# gonna take a plunge



## rawthumb (Jan 3, 2006)

Well I hope not but the plan is to get out on CC Monday (1/9) morn ~09:00 looking for crappies, anyone stu... er silly enough to go with me? I can supply coffee but you'll have to bring your own cup and lifejacket.

Email if interested...

Yes I have the fever and yes I got BPS gift cards for Christmas.


----------



## itsbrad (Jun 13, 2005)

If I had the lifejacket I would be game.


----------



## rawthumb (Jan 3, 2006)

Sent you an email itsabrad, but you're probably watching pre-game programs or tailgating one..


----------



## rawthumb (Jan 3, 2006)

Sorry itsbrad, I didn't hear back from you I'll try to catch you someother time.

Also sorry for misspelling your id earlier, shoulda left the 'a' out.


----------



## FISHONAJ (Oct 25, 2005)

I wish you would have posted on the S.W. page! I was off yesterday and just saw the post today.

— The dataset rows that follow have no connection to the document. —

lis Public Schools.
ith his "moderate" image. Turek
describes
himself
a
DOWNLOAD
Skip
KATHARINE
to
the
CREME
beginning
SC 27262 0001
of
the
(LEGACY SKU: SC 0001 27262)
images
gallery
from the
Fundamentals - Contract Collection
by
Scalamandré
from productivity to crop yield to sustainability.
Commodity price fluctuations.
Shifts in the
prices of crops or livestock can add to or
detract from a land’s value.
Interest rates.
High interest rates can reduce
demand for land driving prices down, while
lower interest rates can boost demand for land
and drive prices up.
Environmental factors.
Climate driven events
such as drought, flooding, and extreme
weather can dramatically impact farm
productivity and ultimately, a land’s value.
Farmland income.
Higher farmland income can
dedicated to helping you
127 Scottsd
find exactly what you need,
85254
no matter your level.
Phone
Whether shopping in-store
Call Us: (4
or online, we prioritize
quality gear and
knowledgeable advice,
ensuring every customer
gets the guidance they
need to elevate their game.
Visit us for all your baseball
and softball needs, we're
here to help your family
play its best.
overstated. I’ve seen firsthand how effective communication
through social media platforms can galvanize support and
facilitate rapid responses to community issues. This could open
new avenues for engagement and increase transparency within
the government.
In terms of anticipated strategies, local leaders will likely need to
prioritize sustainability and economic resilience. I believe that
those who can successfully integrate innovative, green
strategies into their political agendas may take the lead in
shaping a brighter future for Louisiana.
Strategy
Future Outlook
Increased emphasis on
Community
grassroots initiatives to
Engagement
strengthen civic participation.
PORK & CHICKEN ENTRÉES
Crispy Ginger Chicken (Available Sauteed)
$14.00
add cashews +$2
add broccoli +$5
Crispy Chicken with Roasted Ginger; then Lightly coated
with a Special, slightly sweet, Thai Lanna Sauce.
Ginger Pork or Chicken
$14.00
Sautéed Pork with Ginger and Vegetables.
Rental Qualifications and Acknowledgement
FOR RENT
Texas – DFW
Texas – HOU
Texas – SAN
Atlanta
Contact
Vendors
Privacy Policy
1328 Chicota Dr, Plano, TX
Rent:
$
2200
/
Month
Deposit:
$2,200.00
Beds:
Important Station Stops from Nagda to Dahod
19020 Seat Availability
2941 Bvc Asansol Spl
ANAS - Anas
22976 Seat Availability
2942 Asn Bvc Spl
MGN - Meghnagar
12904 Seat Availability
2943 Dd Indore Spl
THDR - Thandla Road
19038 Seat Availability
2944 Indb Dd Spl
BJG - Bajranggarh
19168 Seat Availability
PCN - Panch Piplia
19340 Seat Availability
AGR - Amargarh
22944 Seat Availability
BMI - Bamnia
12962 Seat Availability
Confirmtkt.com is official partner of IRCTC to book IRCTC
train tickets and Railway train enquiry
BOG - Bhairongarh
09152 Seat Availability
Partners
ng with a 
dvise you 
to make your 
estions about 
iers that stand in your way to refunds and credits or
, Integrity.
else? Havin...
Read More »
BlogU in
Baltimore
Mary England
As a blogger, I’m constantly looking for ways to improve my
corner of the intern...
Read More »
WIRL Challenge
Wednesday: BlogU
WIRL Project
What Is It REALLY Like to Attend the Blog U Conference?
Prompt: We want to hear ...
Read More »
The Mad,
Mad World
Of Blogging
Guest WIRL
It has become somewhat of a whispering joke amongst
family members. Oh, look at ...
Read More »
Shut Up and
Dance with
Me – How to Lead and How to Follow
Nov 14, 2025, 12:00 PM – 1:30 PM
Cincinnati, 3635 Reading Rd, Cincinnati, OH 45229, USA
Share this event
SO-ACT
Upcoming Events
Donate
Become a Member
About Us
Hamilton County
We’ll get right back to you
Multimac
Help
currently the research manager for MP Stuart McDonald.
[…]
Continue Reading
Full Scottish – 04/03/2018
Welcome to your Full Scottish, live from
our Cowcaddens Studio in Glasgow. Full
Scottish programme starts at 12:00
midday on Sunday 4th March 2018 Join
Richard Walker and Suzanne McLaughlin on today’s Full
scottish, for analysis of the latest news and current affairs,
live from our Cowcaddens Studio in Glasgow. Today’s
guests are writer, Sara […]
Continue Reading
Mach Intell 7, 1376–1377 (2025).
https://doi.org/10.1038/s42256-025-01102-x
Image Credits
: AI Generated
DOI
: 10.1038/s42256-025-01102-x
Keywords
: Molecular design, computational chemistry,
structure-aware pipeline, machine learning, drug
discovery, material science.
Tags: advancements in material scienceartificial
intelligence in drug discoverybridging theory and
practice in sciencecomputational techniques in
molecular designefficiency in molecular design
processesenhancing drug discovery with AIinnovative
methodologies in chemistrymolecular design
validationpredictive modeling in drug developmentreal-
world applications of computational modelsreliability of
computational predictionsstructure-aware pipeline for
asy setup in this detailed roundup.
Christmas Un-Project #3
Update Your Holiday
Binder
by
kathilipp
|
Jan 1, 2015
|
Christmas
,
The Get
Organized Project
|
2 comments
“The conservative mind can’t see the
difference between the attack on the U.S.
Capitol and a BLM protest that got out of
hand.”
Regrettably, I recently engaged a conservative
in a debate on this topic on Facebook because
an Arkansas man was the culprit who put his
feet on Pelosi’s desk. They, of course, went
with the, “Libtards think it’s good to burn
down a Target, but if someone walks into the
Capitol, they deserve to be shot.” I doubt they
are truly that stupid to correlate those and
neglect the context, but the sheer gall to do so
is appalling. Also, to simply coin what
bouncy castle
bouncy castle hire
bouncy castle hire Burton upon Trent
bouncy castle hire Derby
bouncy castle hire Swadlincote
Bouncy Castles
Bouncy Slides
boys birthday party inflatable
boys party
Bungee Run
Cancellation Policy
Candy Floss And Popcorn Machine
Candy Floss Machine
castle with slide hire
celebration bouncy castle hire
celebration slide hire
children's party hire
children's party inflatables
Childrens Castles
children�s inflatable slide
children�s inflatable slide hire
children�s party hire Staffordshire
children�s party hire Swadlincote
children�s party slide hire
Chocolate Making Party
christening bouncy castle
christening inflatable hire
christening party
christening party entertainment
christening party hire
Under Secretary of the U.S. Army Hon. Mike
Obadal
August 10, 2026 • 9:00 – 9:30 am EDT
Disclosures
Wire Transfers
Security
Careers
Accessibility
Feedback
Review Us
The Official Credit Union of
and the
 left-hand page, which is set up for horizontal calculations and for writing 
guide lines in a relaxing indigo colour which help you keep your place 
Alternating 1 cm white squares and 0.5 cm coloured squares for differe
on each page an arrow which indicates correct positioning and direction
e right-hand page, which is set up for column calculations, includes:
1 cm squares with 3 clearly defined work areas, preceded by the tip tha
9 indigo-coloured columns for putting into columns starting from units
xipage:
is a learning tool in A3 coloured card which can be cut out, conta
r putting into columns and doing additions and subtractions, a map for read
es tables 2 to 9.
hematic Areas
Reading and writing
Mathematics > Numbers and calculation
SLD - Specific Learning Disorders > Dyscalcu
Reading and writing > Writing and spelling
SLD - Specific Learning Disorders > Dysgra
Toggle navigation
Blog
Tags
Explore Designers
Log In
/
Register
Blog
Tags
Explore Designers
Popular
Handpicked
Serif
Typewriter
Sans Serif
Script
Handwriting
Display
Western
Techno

I'm jonesin to fish, how did you do?

AJ


----------



## rawthumb (Jan 3, 2006)

I added another 'X' on my map as to where they weren't, it was good to get on the water though, I hadn't done cold water fishing before... sorry Fishonaj, I"ll know better next time.


----------



## FISHONAJ (Oct 25, 2005)

Cold water crappie @ CC are usually deep, and i've had the best luck slip bobbering them. Very slow movement, kinda like icefishing except from a boat. Hope this helps in the future...

AJ


----------